DOCUMENTGEDEELTE
● ● ● ● ● ● ●
ECLI:NL:RBZWB:2024:5625

Rechtbank Zeeland-West-Brabant

Datum uitspraak
15 augustus 2024
Publicatiedatum
15 augustus 2024
Zaaknummer
C/02/424525 / KG ZA 24-351 (E)
Instantie
Rechtbank Zeeland-West-Brabant
Type
Uitspraak
Procedures
  • Kort geding
Rechters
  • mr. Luijks
Vindplaatsen
  • Rechtspraak.nl
AI samenvatting door LexboostAutomatisch gegenereerd

Vordering tot medewerking bij levering van gezamenlijke woning in kort geding

In deze zaak, die zich afspeelt in het kader van een kort geding, vorderen beide partijen medewerking van elkaar voor de levering van hun gezamenlijke woning. De man, aangeduid als [naam 1], heeft de rechtbank verzocht om een machtiging te verlenen voor de verkoop van de woning, terwijl de vrouw, aangeduid als [naam 2], zich verzet tegen deze verkoop en vordert dat [naam 1] zijn medewerking verleent aan de overeenkomst die zij op 20 december 2023 hebben gesloten. De rechtbank heeft op 15 augustus 2024 geoordeeld dat [naam 1] moet meewerken aan de levering van zijn aandeel in de woning aan [naam 2]. De rechtbank heeft vastgesteld dat er een spoedeisend belang is voor beide partijen, aangezien zij beiden hun aandeel in de woning willen overnemen om de onverdeeldheid te beëindigen. De rechtbank heeft de vordering van [naam 1] afgewezen en de vordering van [naam 2] toegewezen, waarbij [naam 1] werd veroordeeld om binnen 14 dagen zijn medewerking te verlenen aan de overeenkomst. Tevens is [naam 1] opgedragen om de huurovereenkomst met een derde partij te beëindigen en de woning ontruimd op te leveren aan [naam 2]. De proceskosten zijn gecompenseerd, zodat iedere partij de eigen kosten draagt.
● ● ● ● ● ● ●
BRONFRAGMENT
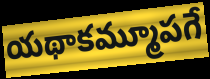
యథాకమ్మూపగే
● ● ● ● ● ● ●
OPDRACHT
Schrijf de uitspraak over de gezamenlijke woning hierboven alsjeblieft volledig en woord voor woord over.

UITWERKING OPGAVE
ECLI:NL:RBZWB:2024:5625

Rechtbank Zeeland-West-Brabant

Datum uitspraak
15 augustus 2024
Publicatiedatum
15 augustus 2024
Zaaknummer
C/02/424525 / KG ZA 24-351 (E)
Instantie
Rechtbank Zeeland-West-Brabant
Type
Uitspraak
Procedures
  • Kort geding
Rechters
  • mr. Luijks
Vindplaatsen
  • Rechtspraak.nl
AI samenvatting door LexboostAutomatisch gegenereerd

Vordering tot medewerking bij levering van gezamenlijke woning in kort geding

In deze zaak, die zich afspeelt in het kader van een kort geding, vorderen beide partijen medewerking van elkaar voor de levering van hun gezamenlijke woning. De man, aangeduid als [naam 1], heeft de rechtbank verzocht om een machtiging te verlenen voor de verkoop van de woning, terwijl de vrouw, aangeduid als [naam 2], zich verzet tegen deze verkoop en vordert dat [naam 1] zijn medewerking verleent aan de overeenkomst die zij op 20 december 2023 hebben gesloten. De rechtbank heeft op 15 augustus 2024 geoordeeld dat [naam 1] moet meewerken aan de levering van zijn aandeel in de woning aan [naam 2]. De rechtbank heeft vastgesteld dat er een spoedeisend belang is voor beide partijen, aangezien zij beiden hun aandeel in de woning willen overnemen om de onverdeeldheid te beëindigen. De rechtbank heeft de vordering van [naam 1] afgewezen en de vordering van [naam 2] toegewezen, waarbij [naam 1] werd veroordeeld om binnen 14 dagen zijn medewerking te verlenen aan de overeenkomst. Tevens is [naam 1] opgedragen om de huurovereenkomst met een derde partij te beëindigen en de woning ontruimd op te leveren aan [naam 2]. De proceskosten zijn gecompenseerd, zodat iedere partij de eigen kosten draagt.